Pablo Picasso is among the most renowned artists in the world.
This impressive creator was producing incredible works from a young age, up until his passing.
Some of his paintings are certainly very bizarre and abstract, which sets him apart from everyone else who tries to wield a paintbrush.
Take a look at these 30 phenomenal facts about this illustrious painter!
While most refer to him just as Picasso, his full name was actually 23 words: Pablo Diego José Francisco de Paula Juan Nepomuceno María de los Remedios Cipriano de la Santísima Trinidad Martyr Patricio Clito Ruíz y Picasso. These names all come from a list of saints and relatives.
When Picasso was born, he was so small that the nurse thought he was stillborn and left him to take care of his mother. Luckily, his uncle ended up noticing and saved him from dying.
Fittingly enough, Picasso’s first word was “lapis” which is Spanish for pencil.
His father, also being an artist, started teaching Picasso art when he was seven years old.
When he was nine years old, Picasso completed his first painting. It was titled “Le Picador” and the composition is a man riding a horse into a bullfight.
When Picasso was 13 years old, his father quit painting because he thought his son was already a better painter than himself.
Picasso was accepted to the School of Fine Arts at 13, where he completed his entrance exams in just one week – a feat which took most students one month.
This artist achieved a lot while he was 13. It was at this age that Picasso also had his first exhibition in the back of an umbrella shop.
One of his better-known portraits titled “First Communion,” was done when Picasso was only 15 years old.
As a teen, his younger sister who was seven passed away due to diphtheria. After this, he and his family moved to Barcelona.
The first job Picasso ever had was working for an art dealer named Pere Menach.
Picasso was known for being quite the ladies’ man – he had four children by three women, and was married twice.

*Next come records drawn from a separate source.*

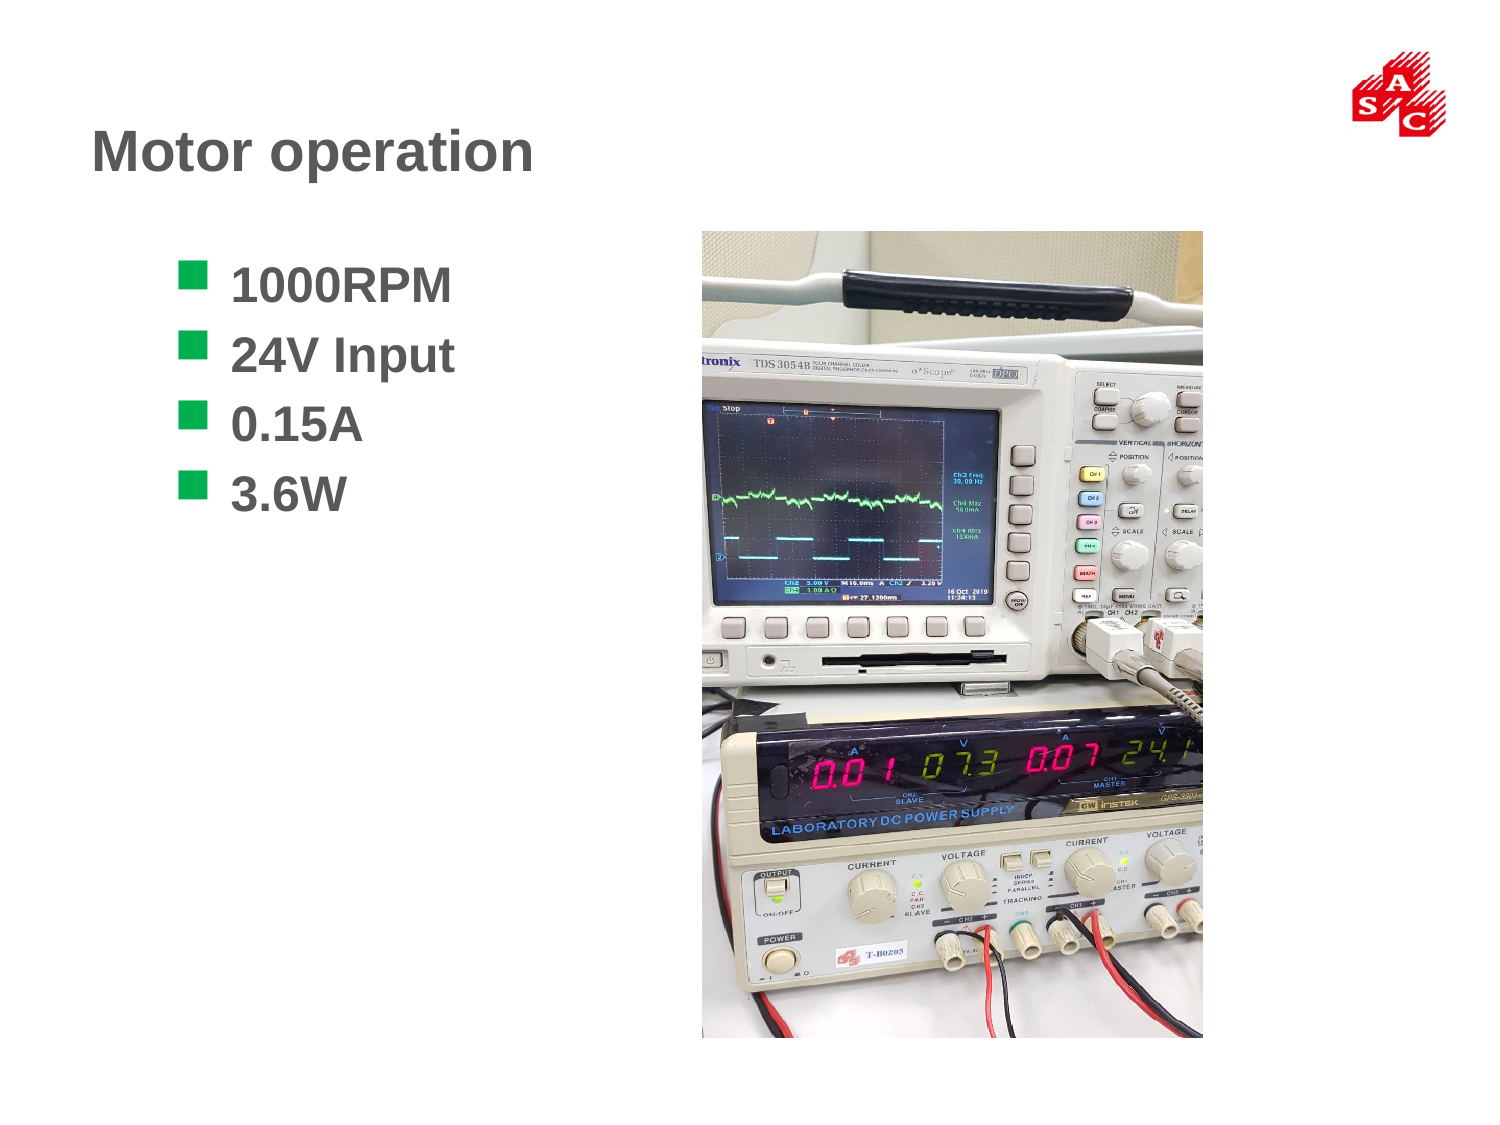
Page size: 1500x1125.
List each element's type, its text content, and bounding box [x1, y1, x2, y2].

title Motor operation [76, 54, 691, 243]
list 1000RPM 24V Input 0.15A 3.6W [159, 184, 717, 764]
picture [0, 0, 1500, 1125]
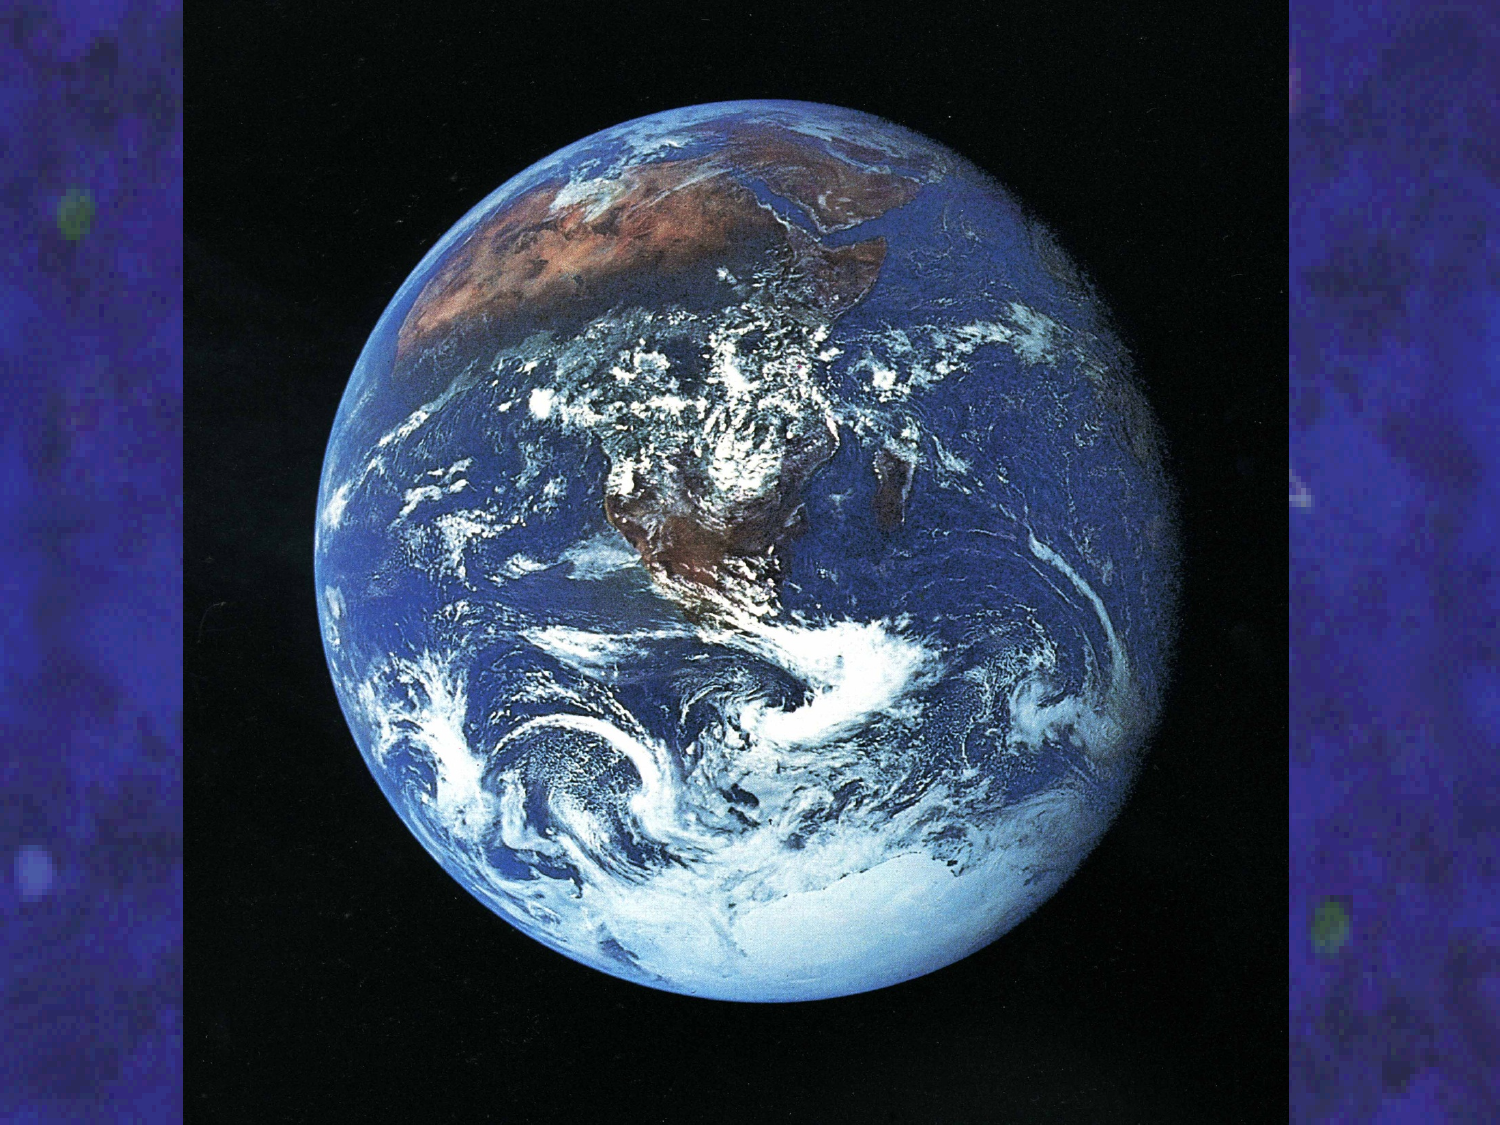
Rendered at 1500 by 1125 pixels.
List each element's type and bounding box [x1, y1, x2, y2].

picture [1289, 0, 1500, 1125]
list [182, 0, 1289, 1125]
picture [0, 0, 182, 1125]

On top of this, he had many mistresses. His requirement for them was that they had to be submissive, and they had to be shorter than he was – he stood at just 5 feet, 4 inches.

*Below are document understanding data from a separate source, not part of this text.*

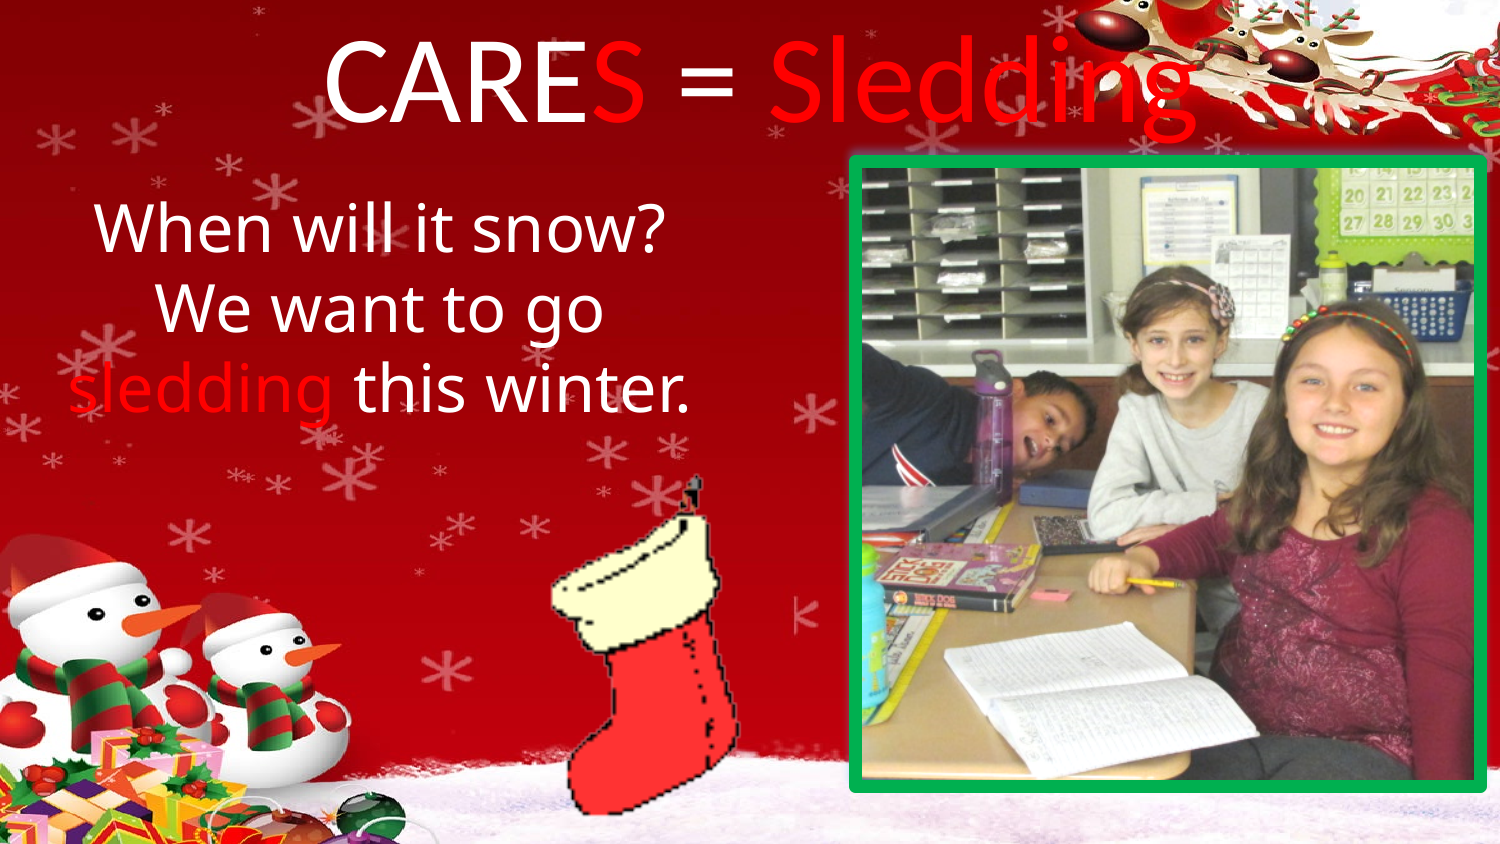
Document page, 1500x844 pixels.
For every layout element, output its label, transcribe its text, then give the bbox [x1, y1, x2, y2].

picture [0, 0, 1500, 844]
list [861, 167, 1475, 781]
list When will it snow? We want to go sledding this winter. [49, 178, 712, 651]
title CARES = Sledding [49, 6, 1475, 148]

Picasso is regarded as the inventor of the modern art movement known as Cubism, which is a style that reduces subjects to geometric forms.

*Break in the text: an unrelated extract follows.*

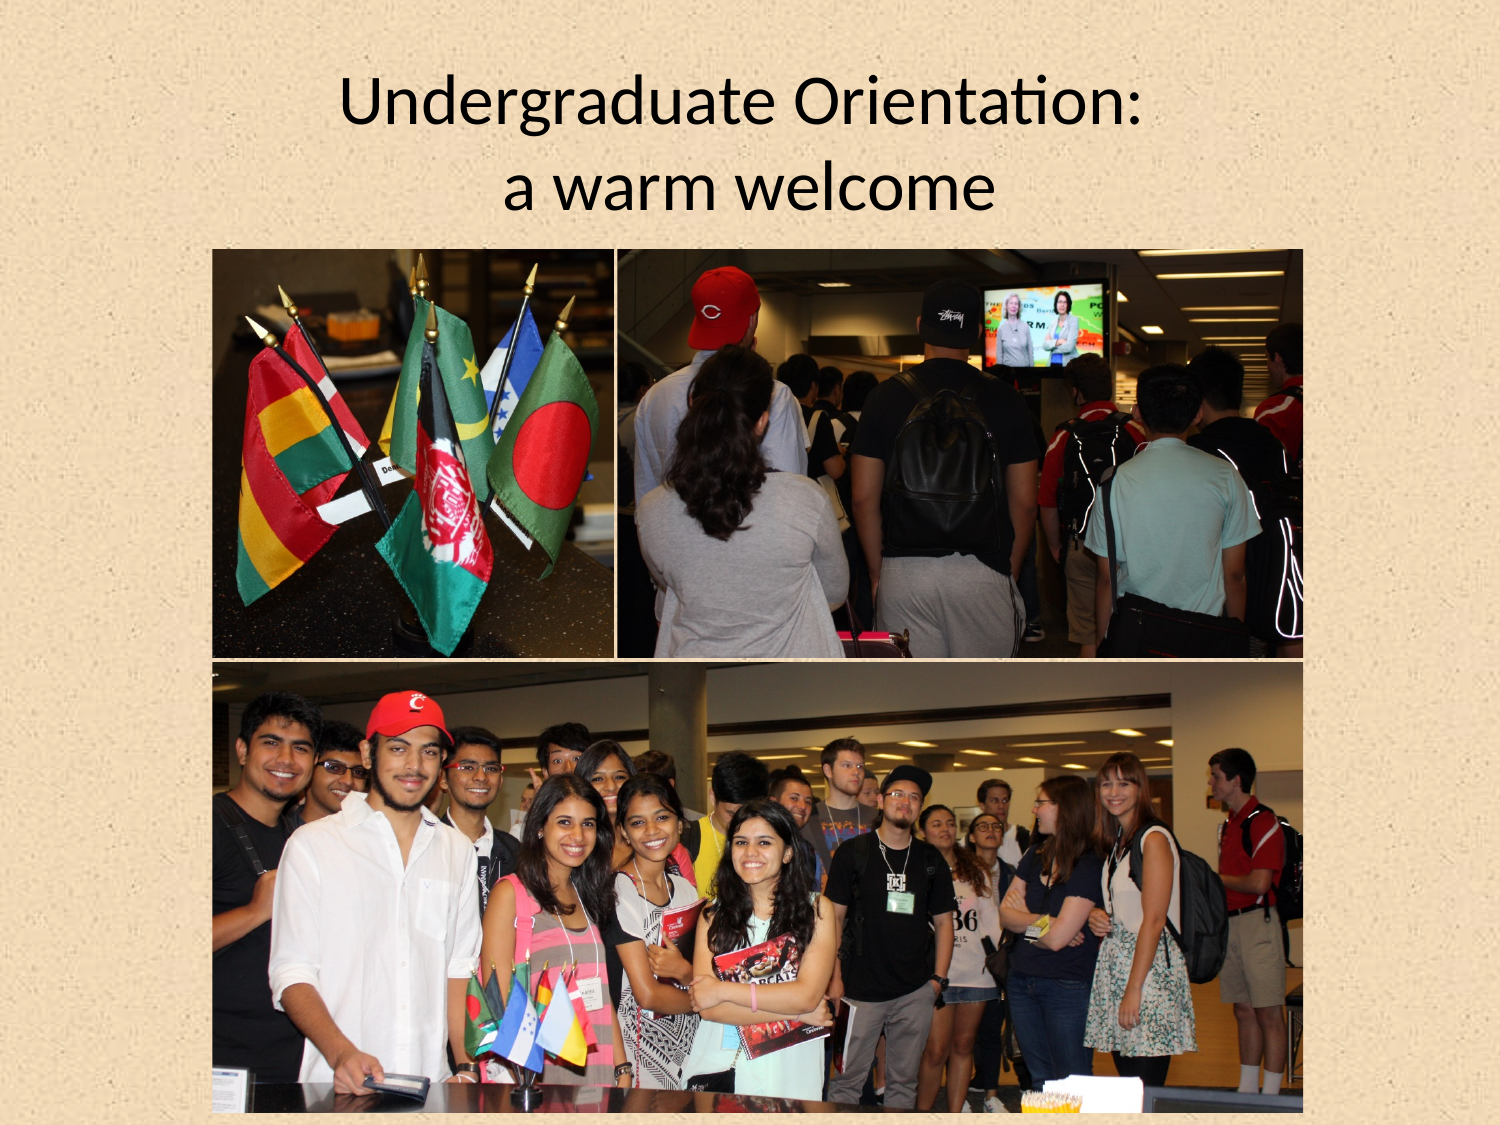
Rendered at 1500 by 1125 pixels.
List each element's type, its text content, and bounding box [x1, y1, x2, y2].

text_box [212, 249, 1304, 1113]
picture [0, 0, 1500, 1125]
title Undergraduate Orientation: a warm welcome [75, 45, 1425, 233]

Along with painting, Picasso was also a sculptor, ceramicist, stage designer, poet, playwright, and print write.
Apparently, Picasso would tend to carry around a pistol that he loaded with blanks. He would use it to fire at people that he thought were boring, or anyone who insulted Cézanne, who was a French artist and impressionist.
While Germany was occupying Paris in World War ll, Picasso’s paintings were banned by the Nazis because they thought they didn’t follow the rules of art.
Pablo Picasso was a communist.
More of Picasso’s paintings have been stolen over any other artist.
Impressively enough, Picasso holds a world record for the most pieces of art created by one person. Over 78 years, he produced over 13,500 paintings or designs, 100,000 prints or engravings, 34,000 book illustrations, and 300 sculptures or ceramics. This brings the grand total to over 147,800 pieces of art.
That’s not the only record he’s set – the most expensive painting ever sold was Picasso’s “Women of Algiers” piece which sold in 2015 for $179.3 million dollars!
Picasso’s final words were “Drink to me, drink to my health. You know I can’t drink anymore.”
When Picasso died, he was the richest artist in history.
Picasso didn’t have a will, so when he died, his estate tax was paid to the French in the form of his paintings.
After Picasso died, his wife, Jacqueline Roqe, was so devastated and lonely that she killed herself 13 years later by gunshot.
That’s not the only casualty of Picasso’s death – Jacqueline didn’t allow Picasso’s grandson, Claude, to go to the funeral due to an argument over the distribution of Picasso’s estate. Because of this, Claude drank a bottle of bleach but it took three months for him to die.
One of Picasso’s most famous quotes is “Art is the lie that allows us to understand the truth.”